--- START ---
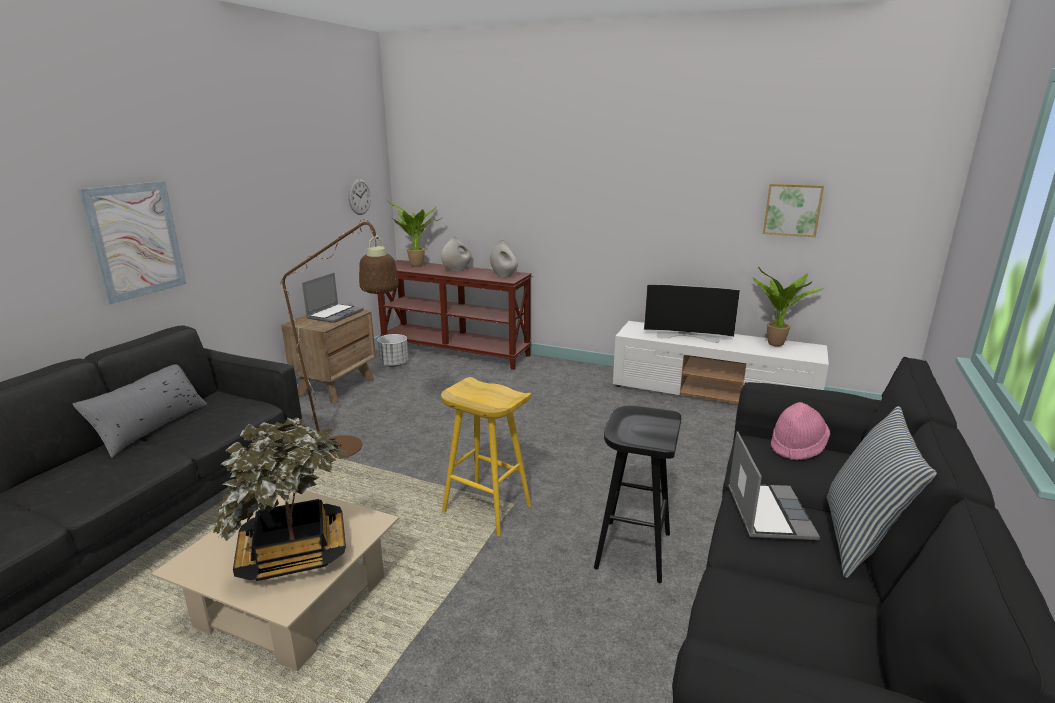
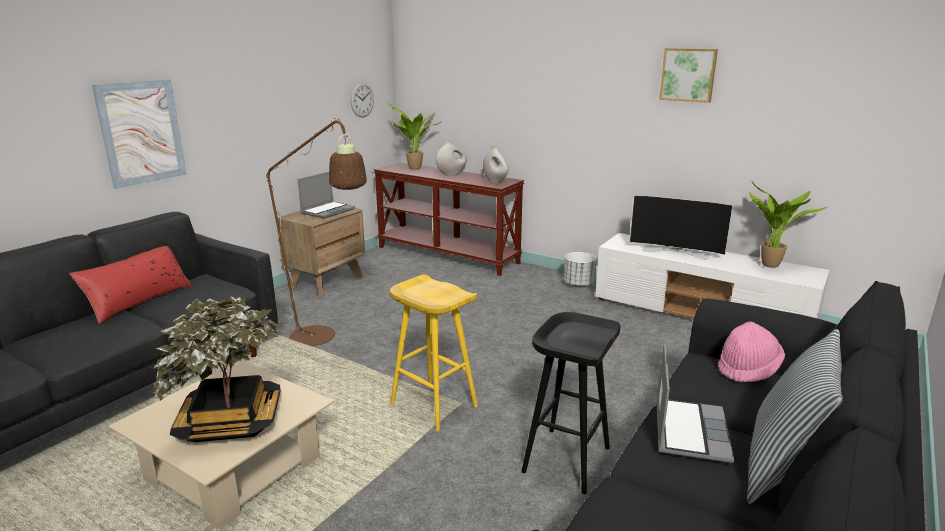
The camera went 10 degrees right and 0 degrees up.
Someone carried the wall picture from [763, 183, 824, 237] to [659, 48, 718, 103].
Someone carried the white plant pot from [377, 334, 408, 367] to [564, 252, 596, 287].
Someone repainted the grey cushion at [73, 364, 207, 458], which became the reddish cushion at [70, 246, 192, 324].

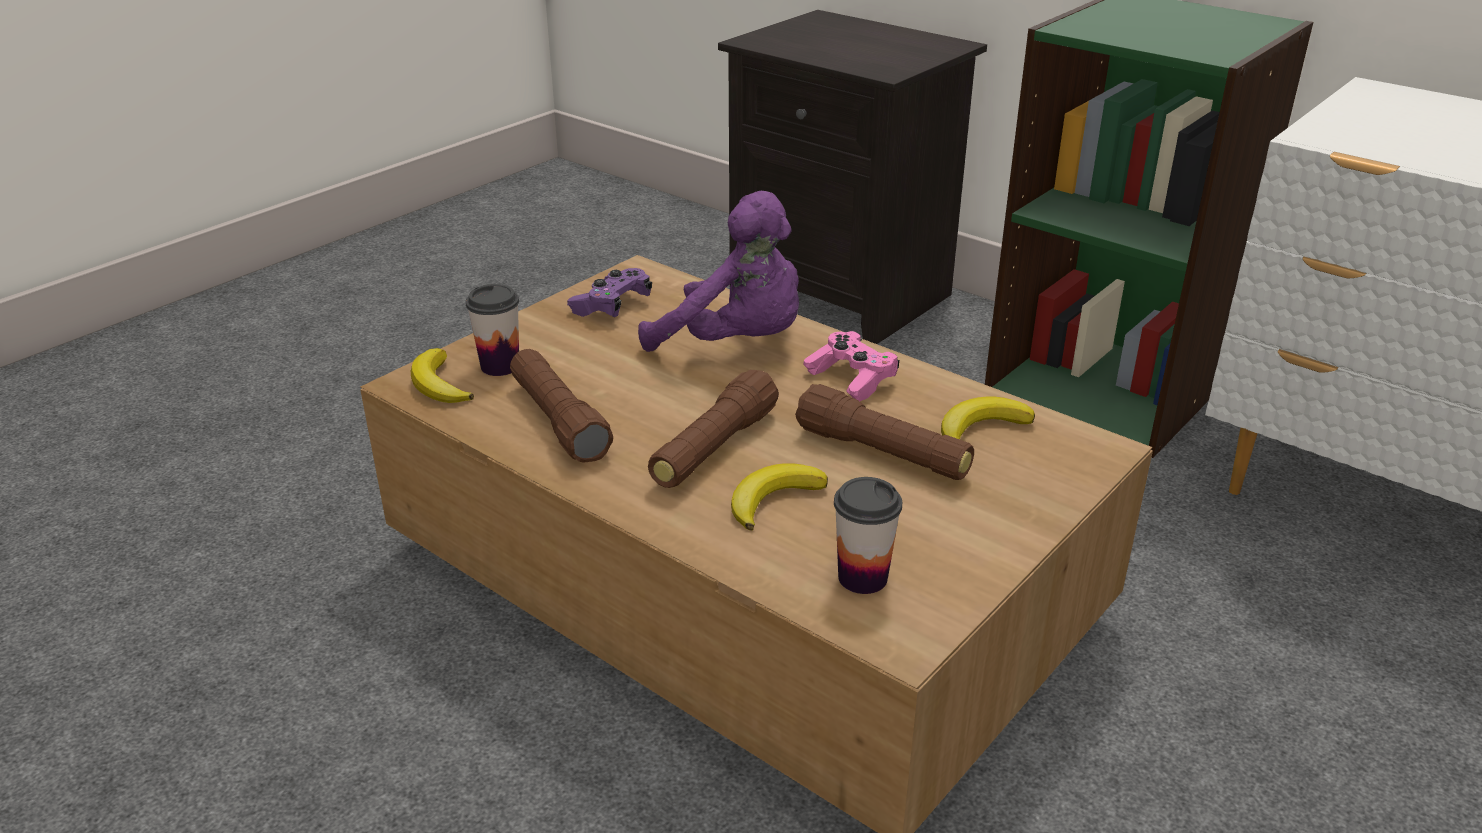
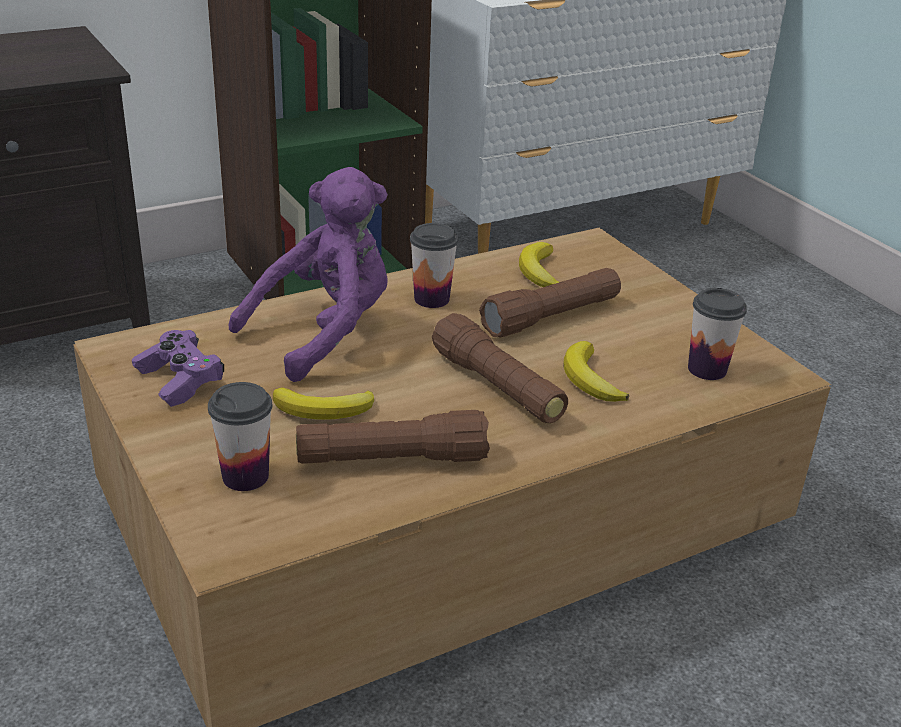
The camera went 70 degrees left and 0 degrees up.
Someone swapped the pink-coloured joypad at [803, 331, 899, 401] for the drinking cup at [410, 223, 458, 308].
Someone carried the banana from [411, 348, 474, 403] to [273, 387, 374, 420].

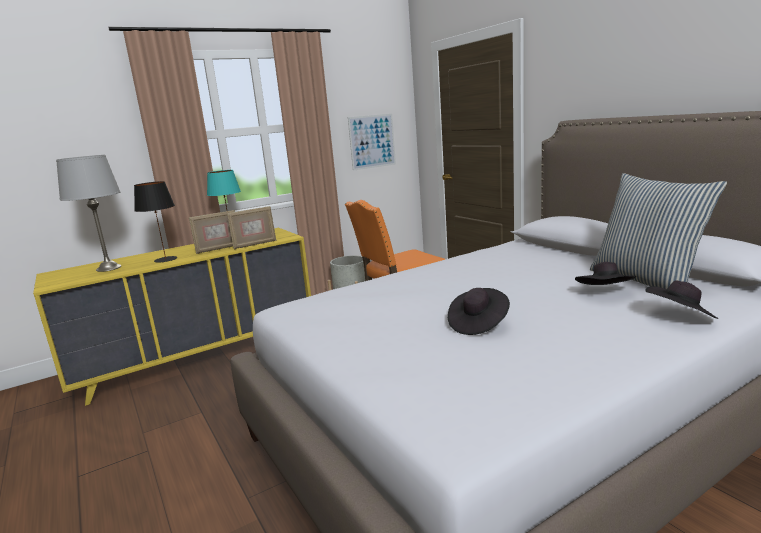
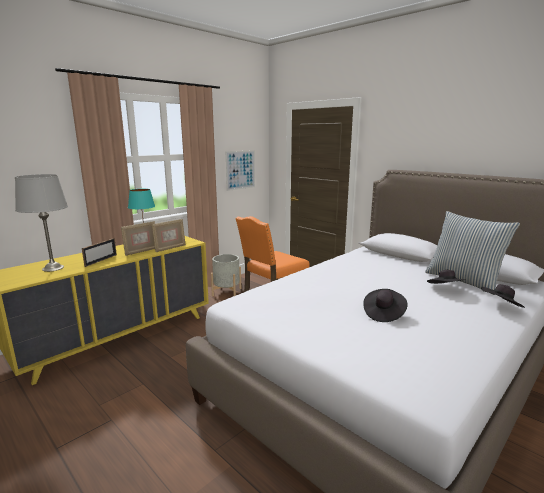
The camera went 15 degrees left and 0 degrees up.
Someone swapped the black-coloured table lamp at [134, 181, 177, 262] for the photo frame at [82, 238, 117, 267].

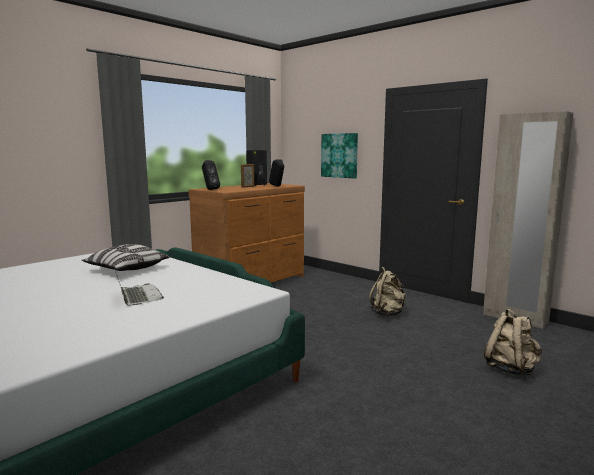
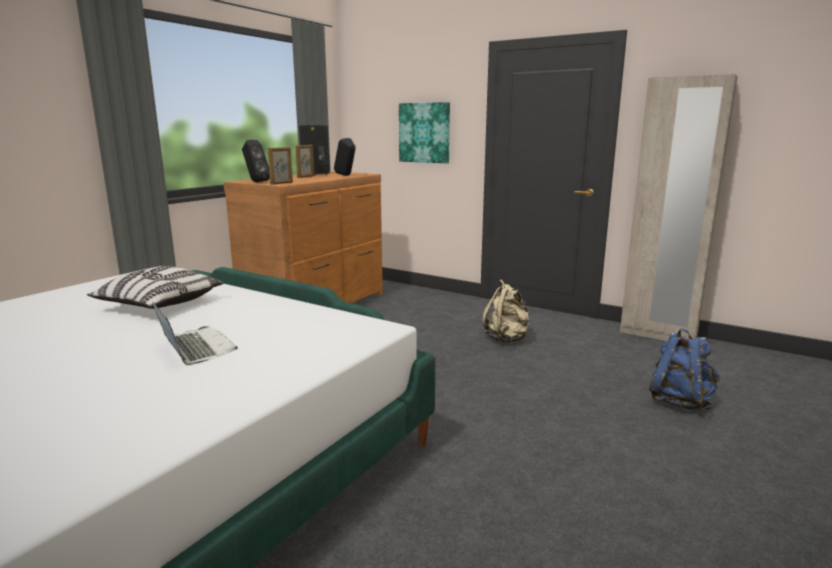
The camera went 10 degrees left and 5 degrees up.
Someone repainted the beige-coloured backpack at [484, 308, 542, 375], which became the bluish backpack at [649, 328, 720, 410].
Someone put down the photo frame at [268, 147, 293, 185].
--- END ---
Assignment - Start at the top of the entries and repeat each line exactly, ending at the line that contains "Someone carried the white". Pictures are not part of the copy.

Answer to the exercise -
The camera went 10 degrees right and 0 degrees up.
Someone carried the wall picture from [763, 183, 824, 237] to [659, 48, 718, 103].
Someone carried the white plant pot from [377, 334, 408, 367] to [564, 252, 596, 287].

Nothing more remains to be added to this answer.